Reading passage:
As a bonus I’m providing FREE downloadable planning sheets and weekly schedules so you have everything you need to begin planning your school year!
When I first started homeschooling I had beautiful planners where I planned out EVERYTHING.
I broke down every subject and curriculum to fit into a year. I had a spreadsheet with all the readings and activities planned out by week and even by day.
Then I actually started homeschooling, and things fell apart.
Daily lessons were dragged out way longer than I expected because my son’s attention was gone after five minutes, but I felt pressure to finish each lesson because if I didn’t, well then my perfect schedule would be interrupted and I’d have to rearrange my spreadsheet (gasp!).
School was not fun or enjoyable for either of us, and the stressful atmosphere was interfering with my son’s learning. I soon recognized the need for a more flexible plan, one that served me and my kids, not the other way around.
DO NOT become a servant to your schedule or your curriculum. Remember, they are there to serve YOU.
It was around this time that I was introduced to Charlotte Mason’s philosophy and methods. From her I learned that it is more developmentally appropriate to set a short amount of time for each subject instead of assigning a certain amount of material to complete. This ensures the child’s attention is held the entire time. At this age, most lessons are five to fifteen minutes, depending on the subject. The child works carefully and attentively for that short amount of time, and then the teacher (or mother) marks down what was accomplished. The important thing is to meet the child where he/she is at. If she can’t focus for five minutes, try three or four. Slowly increase time as your child’s ability to focus is strengthened.
After employing this method I was surprised at how much was accomplished in such a short amount of time– and with no whining, complaining or dawdling!

Task instructions:
• A. Quote everything in the homeschooling passage from "It was around" down to "focus is strengthened.".
• B. Print the records exactly as they appear, everything from their start down to the line containing "please contact our custome", and leave the pictures out.
The records are unrelated to the homeschooling passage.

Extracted data:

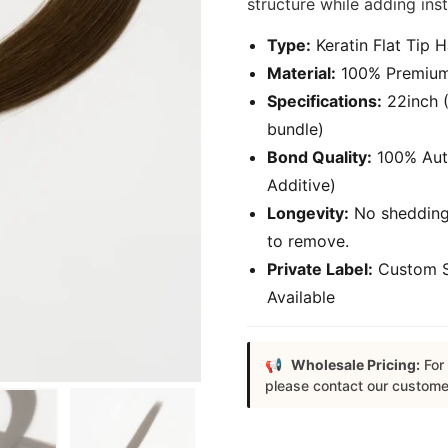
structure while adding ins
Type:
Keratin Flat Tip H
Material:
100% Premium 
Specifications:
22inch (
bundle)
Bond Quality:
100% Authe
Additive)
Longevity:
No shedding,
to remove.
Private Label:
Custom S
Available
Wholesale Pricing:
For 
please contact our custome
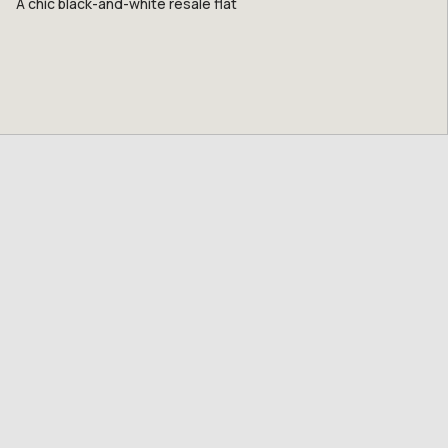
A chic black-and-white resale flat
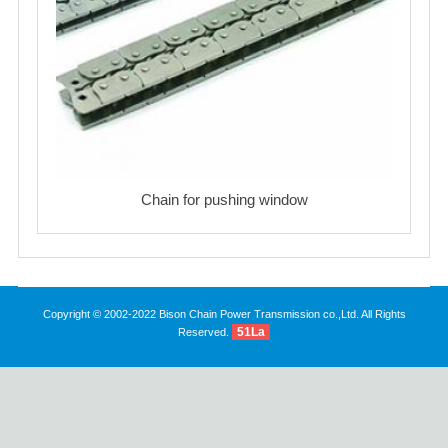
Chain for pushing window
Copyright © 2002-2022 Bison Chain Power Transmission co.,Ltd. All Rights
51La
Reserved.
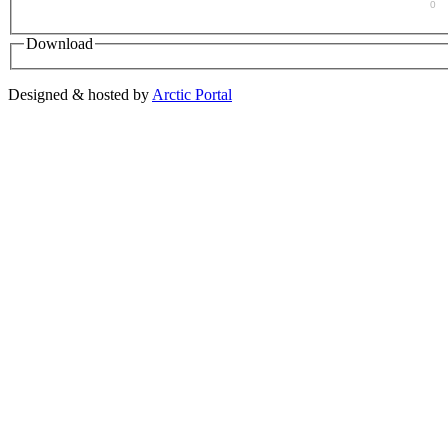
0
Download
Designed & hosted by
Arctic Portal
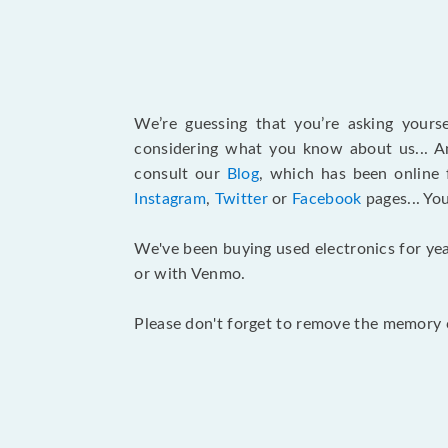
We’re guessing that you’re asking your
considering what you know about us... An
consult our
Blog
, which has been online 
Instagram
,
Twitter
or
Facebook
pages... Yo
We've been buying used electronics for yea
or with Venmo.
Please don't forget to remove the memory c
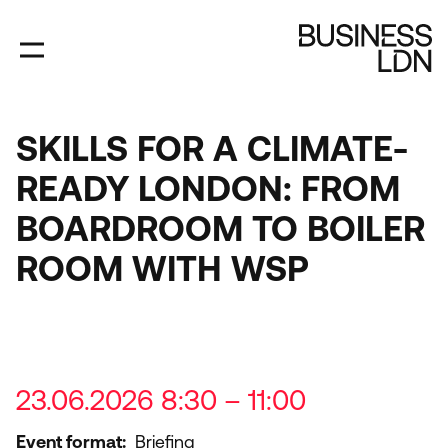
Skip
to
main
content
SKILLS FOR A CLIMATE-
READY LONDON: FROM
BOARDROOM TO BOILER
ROOM WITH WSP
23.06.2026 8:30 – 11:00
Event format
Briefing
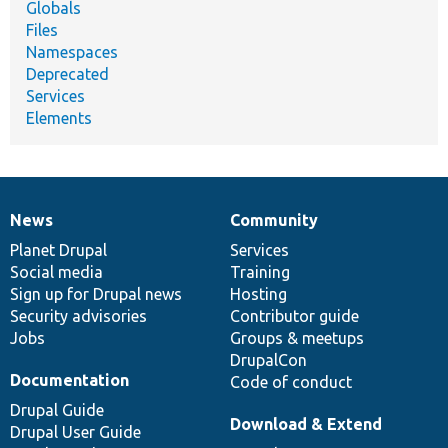
Globals
Files
Namespaces
Deprecated
Services
Elements
News
Community
News
Our
Documentation
Drupal
Governance
items
Planet Drupal
community
code
of
Services
Social media
base
community
Training
Sign up for Drupal news
Hosting
Security advisories
Contributor guide
Jobs
Groups & meetups
DrupalCon
Documentation
Code of conduct
Drupal Guide
Download & Extend
Drupal User Guide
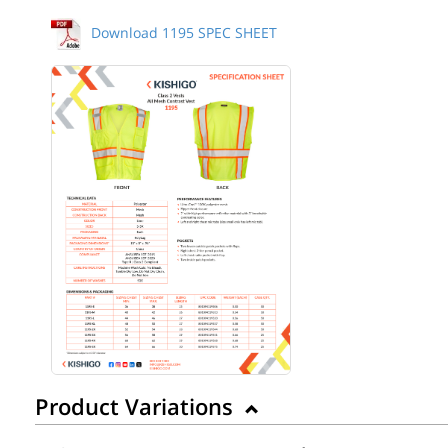
Download 1195 SPEC SHEET
Product Variations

Per-task outputs:
• A.
It was around this time that I was introduced to Charlotte Mason’s philosophy and methods. From her I learned that it is more developmentally appropriate to set a short amount of time for each subject instead of assigning a certain amount of material to complete. This ensures the child’s attention is held the entire time. At this age, most lessons are five to fifteen minutes, depending on the subject. The child works carefully and attentively for that short amount of time, and then the teacher (or mother) marks down what was accomplished. The important thing is to meet the child where he/she is at. If she can’t focus for five minutes, try three or four. Slowly increase time as your child’s ability to focus is strengthened.

• B.
structure while adding ins
Type:
Keratin Flat Tip H
Material:
100% Premium 
Specifications:
22inch (
bundle)
Bond Quality:
100% Authe
Additive)
Longevity:
No shedding,
to remove.
Private Label:
Custom S
Available
Wholesale Pricing:
For 
please contact our custome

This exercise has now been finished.